# blues on the red???



## nd_hunter

i caught this out of the red north of grand forks earlier today...it looks like a blues to me! i always thought they didnt have blues this far north...


----------



## Triple B

was the tail forked or rounded?


----------



## nd_hunter

to be honest i can't remember...but if you cant tell by my crappy cameraphone picture it had a definite bluish-gray color, and had a different looking mouth and head than any channel cat i've ever seen...and i've seen many around the same size as this one


----------



## CatManLee

Nope, it's not a blue. I have caught many blue/gray Catfish on the Red River...All channels. There just simply aren't any Blue cats swimming the Red River. Don't feel bad, it's a common mistake people make, after all they do look similar in many ways.

Channel Cat tail is forked, it's the easiest way to tell. Color isn't a good determining factor, as the tints and colors it seems change from location to location, or depending on the over-all health of the fish you can see color differences.

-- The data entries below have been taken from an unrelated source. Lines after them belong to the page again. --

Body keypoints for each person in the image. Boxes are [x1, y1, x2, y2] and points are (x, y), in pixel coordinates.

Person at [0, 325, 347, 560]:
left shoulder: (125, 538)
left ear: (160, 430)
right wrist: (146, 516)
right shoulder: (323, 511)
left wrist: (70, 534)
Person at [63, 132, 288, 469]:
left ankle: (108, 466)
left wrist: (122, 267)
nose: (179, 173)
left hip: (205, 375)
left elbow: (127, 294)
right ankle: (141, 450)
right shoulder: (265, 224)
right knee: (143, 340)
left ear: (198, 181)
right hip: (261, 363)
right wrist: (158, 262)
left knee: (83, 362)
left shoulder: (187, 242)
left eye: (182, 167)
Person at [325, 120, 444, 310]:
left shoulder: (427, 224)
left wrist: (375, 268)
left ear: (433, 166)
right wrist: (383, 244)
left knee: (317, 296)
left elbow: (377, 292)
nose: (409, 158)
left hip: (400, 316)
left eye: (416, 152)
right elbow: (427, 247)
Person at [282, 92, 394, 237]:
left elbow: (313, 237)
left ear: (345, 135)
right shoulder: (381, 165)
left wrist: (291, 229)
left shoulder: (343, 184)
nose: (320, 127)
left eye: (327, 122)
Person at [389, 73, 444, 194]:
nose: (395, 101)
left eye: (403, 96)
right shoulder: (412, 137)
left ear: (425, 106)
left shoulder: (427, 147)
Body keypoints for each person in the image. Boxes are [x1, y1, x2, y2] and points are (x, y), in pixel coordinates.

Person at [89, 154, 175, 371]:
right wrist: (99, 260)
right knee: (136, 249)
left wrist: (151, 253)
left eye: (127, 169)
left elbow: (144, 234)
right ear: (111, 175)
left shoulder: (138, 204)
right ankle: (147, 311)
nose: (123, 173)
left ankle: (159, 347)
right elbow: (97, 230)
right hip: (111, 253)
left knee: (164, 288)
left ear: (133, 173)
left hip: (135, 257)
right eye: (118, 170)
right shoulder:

Hope this clears it up for you...Bull heads, Mud puppies or Channel Cats are the only catfishes you'll catch in the Red.


----------



## team crombie

they get a blueish color in the spawning season and lips swell, if its a male


----------



## nd_hunter

hey thanks a lot crombie, that explains what he looked like perfectly...bluish color and big ol fat lips. And it was around spawning time so that makes sense. Good to know!


----------



## Starky

I've caught some that were more of a golden brown but they were still channel cats.


----------